_Prompt A_.
In the listing, turn the lines into a numbered list with blank lines left out, starting at the line that contains "Question: Considering the relative" and ending after the line that contains "Question: From a real-world perspective, relative to transparent".

I initialize the device and vstreams only when the program starts in init().
I attach the C code and Python code.
#include <stdio.h>
#include <stdint.h>
#include <assert.h>
#include <math.h>
#include "hailo/hailort.h"
#define HEF_COUNT (2)
#define MAX_HEF_PATH_LEN (255)
#define MAX_EDGE_LAYERS (32)
// #define SCHEDULER_TIMEOUT_MS (0)
// #define SCHEDULER_THRESHOLD (0)
static char HEF_FILES[HEF_COUNT][MAX_HEF_PATH_LEN] = {"yolov5s_personface.hef", "resnet50.hef"};
static hailo_vdevice vdevice = NULL;
static hailo_hef hef[HEF_COUNT] = {NULL};
static hailo_configure_params_t config_params = {0};
static hailo_configured_network_group network_groups[HEF_COUNT] = {NULL};
static size_t network_groups_size = 1;
static hailo_vstream_info_t output_vstreams_info[HEF_COUNT][MAX_EDGE_LAYERS] = {0};
static hailo_input_vstream input_vstreams[HEF_COUNT][MAX_EDGE_LAYERS] = {NULL};
static hailo_output_vstream output_vstreams[HEF_COUNT][MAX_EDGE_LAYERS] = {NULL};
static size_t num_input_vstreams[HEF_COUNT];
static size_t num_output_vstreams[HEF_COUNT];
#define READ_AND_DEQUANTIZE(hef_idx, out_idx, type, out, size) \
do \
{ \
type buf[size]; \
hailo_status status = HAILO_UNINITIALIZED; \
status = hailo_vstream_read_raw_buffer(output_vstreams[hef_idx][out_idx], buf, size * sizeof(type)); \
assert(status == HAILO_SUCCESS); \
float scale = output_vstreams_info[hef_idx][out_idx].quant_info.qp_scale; \
float zp = output_vstreams_info[hef_idx][out_idx].quant_info.qp_zp; \
for (int i = 0; i < size; i++) \
*out++ = scale * (buf[i] - zp); \
} while (0)

_Prompt B_.
Answer these about the Hailo code post, one a line:
(i) What value is HEF_COUNT defined as?
(ii) Which two file names are stored in HEF_FILES?
(iii) In which function are the device and vstreams initialized?

_Data under study_.
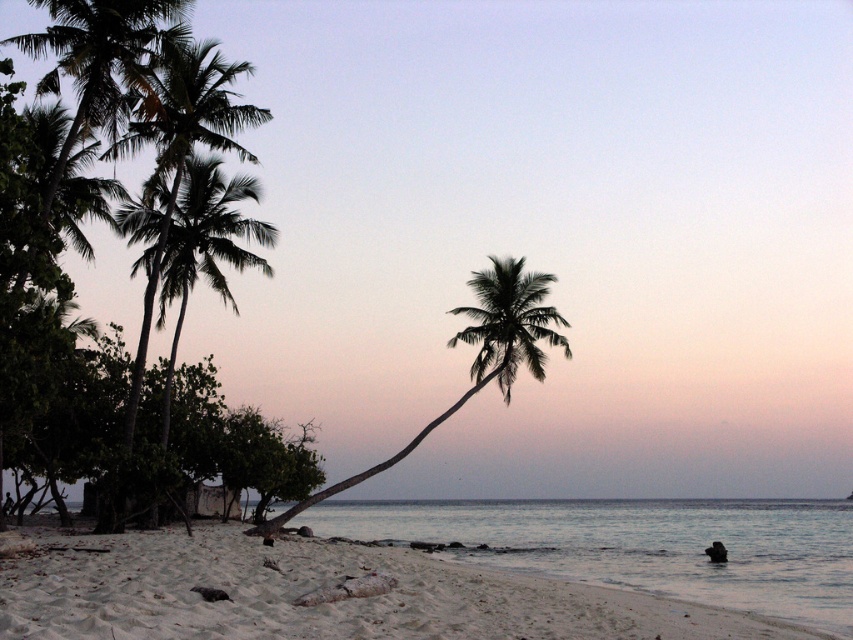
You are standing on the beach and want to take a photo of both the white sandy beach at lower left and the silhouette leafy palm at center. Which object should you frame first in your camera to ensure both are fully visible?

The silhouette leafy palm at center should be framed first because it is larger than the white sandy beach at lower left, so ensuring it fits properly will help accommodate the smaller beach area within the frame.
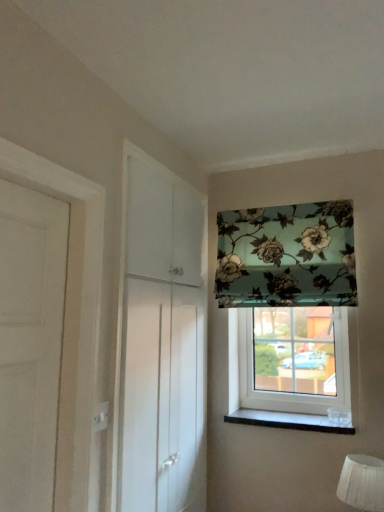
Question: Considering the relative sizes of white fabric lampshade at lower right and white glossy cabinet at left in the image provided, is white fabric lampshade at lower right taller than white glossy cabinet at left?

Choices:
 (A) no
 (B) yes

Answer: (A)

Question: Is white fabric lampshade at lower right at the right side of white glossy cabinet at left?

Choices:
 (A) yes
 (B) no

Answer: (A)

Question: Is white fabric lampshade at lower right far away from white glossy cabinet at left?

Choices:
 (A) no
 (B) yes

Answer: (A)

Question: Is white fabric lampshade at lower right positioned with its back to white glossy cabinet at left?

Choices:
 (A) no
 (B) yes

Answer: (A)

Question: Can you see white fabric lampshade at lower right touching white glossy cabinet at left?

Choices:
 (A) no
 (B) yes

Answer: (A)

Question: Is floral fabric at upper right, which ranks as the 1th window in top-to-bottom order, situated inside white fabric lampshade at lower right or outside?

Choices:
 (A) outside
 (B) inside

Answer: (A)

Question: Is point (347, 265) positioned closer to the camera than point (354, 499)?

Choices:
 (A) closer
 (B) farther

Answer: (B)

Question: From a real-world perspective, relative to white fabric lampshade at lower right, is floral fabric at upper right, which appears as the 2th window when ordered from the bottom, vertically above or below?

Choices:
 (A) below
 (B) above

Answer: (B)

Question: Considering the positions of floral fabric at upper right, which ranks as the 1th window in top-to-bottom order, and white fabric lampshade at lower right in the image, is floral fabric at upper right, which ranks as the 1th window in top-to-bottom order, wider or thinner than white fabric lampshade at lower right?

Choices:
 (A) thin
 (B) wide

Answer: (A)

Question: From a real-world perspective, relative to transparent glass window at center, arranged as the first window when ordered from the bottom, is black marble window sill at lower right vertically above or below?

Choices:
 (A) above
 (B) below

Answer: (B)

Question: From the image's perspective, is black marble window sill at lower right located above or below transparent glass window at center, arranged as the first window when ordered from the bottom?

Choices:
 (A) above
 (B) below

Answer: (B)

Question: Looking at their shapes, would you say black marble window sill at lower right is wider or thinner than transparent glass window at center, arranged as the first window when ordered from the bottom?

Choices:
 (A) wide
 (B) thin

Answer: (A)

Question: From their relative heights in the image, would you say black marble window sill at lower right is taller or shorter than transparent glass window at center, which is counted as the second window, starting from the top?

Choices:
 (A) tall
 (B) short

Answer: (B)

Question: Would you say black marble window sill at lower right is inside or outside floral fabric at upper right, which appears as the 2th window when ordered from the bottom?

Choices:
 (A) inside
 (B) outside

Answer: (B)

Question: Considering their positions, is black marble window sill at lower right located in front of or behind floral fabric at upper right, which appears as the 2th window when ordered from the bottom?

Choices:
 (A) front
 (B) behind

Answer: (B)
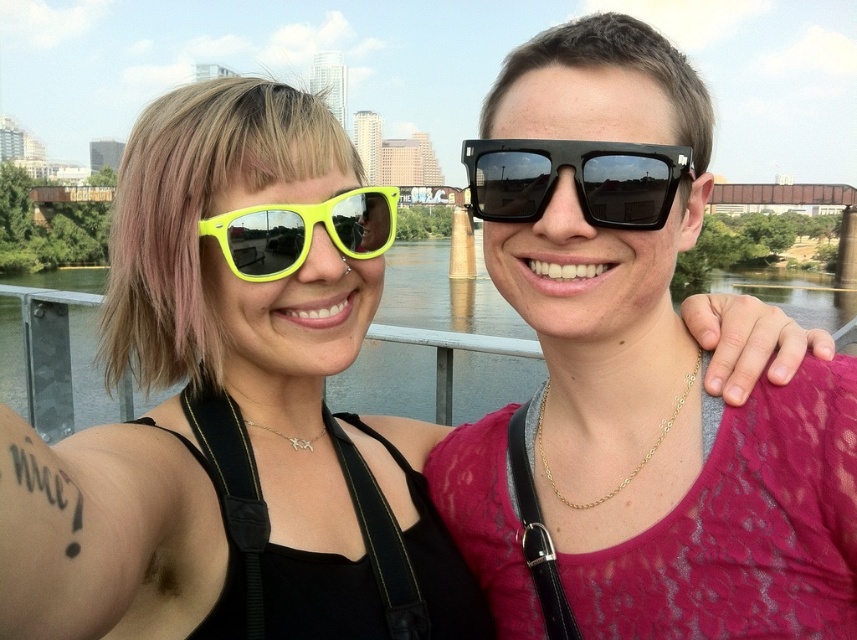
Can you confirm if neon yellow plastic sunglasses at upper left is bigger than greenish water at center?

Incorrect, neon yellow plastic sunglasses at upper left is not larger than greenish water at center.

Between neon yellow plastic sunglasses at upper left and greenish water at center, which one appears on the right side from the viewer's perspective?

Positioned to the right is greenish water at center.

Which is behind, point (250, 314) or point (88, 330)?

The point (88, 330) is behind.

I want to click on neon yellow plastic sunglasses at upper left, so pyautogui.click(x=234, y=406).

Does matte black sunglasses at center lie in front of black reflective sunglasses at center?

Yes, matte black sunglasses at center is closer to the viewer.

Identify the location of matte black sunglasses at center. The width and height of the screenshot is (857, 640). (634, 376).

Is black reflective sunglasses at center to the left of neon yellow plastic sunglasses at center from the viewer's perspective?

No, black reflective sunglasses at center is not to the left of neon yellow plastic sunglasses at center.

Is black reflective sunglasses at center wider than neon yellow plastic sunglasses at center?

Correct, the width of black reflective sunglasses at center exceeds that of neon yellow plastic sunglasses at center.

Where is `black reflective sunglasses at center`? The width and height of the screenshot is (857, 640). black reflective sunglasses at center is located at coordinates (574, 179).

_Written reply A_.
1. Question: Considering the relative sizes of white fabric lampshade at lower right and white glossy cabinet at left in the image provided, is white fabric lampshade at lower right taller than white glossy cabinet at left?
2. Choices:
3.  (A) no
4.  (B) yes
5. Answer: (A)
6. Question: Is white fabric lampshade at lower right at the right side of white glossy cabinet at left?
7. Choices:
8.  (A) yes
9.  (B) no
10. Answer: (A)
11. Question: Is white fabric lampshade at lower right far away from white glossy cabinet at left?
12. Choices:
13.  (A) no
14.  (B) yes
15. Answer: (A)
16. Question: Is white fabric lampshade at lower right positioned with its back to white glossy cabinet at left?
17. Choices:
18.  (A) no
19.  (B) yes
20. Answer: (A)
21. Question: Can you see white fabric lampshade at lower right touching white glossy cabinet at left?
22. Choices:
23.  (A) no
24.  (B) yes
25. Answer: (A)
26. Question: Is floral fabric at upper right, which ranks as the 1th window in top-to-bottom order, situated inside white fabric lampshade at lower right or outside?
27. Choices:
28.  (A) outside
29.  (B) inside
30. Answer: (A)
31. Question: Is point (347, 265) positioned closer to the camera than point (354, 499)?
32. Choices:
33.  (A) closer
34.  (B) farther
35. Answer: (B)
36. Question: From a real-world perspective, relative to white fabric lampshade at lower right, is floral fabric at upper right, which appears as the 2th window when ordered from the bottom, vertically above or below?
37. Choices:
38.  (A) below
39.  (B) above
40. Answer: (B)
41. Question: Considering the positions of floral fabric at upper right, which ranks as the 1th window in top-to-bottom order, and white fabric lampshade at lower right in the image, is floral fabric at upper right, which ranks as the 1th window in top-to-bottom order, wider or thinner than white fabric lampshade at lower right?
42. Choices:
43.  (A) thin
44.  (B) wide
45. Answer: (A)
46. Question: From a real-world perspective, relative to transparent glass window at center, arranged as the first window when ordered from the bottom, is black marble window sill at lower right vertically above or below?

_Written reply B_.
(i) 2
(ii) "yolov5s_personface.hef" and "resnet50.hef"
(iii) init()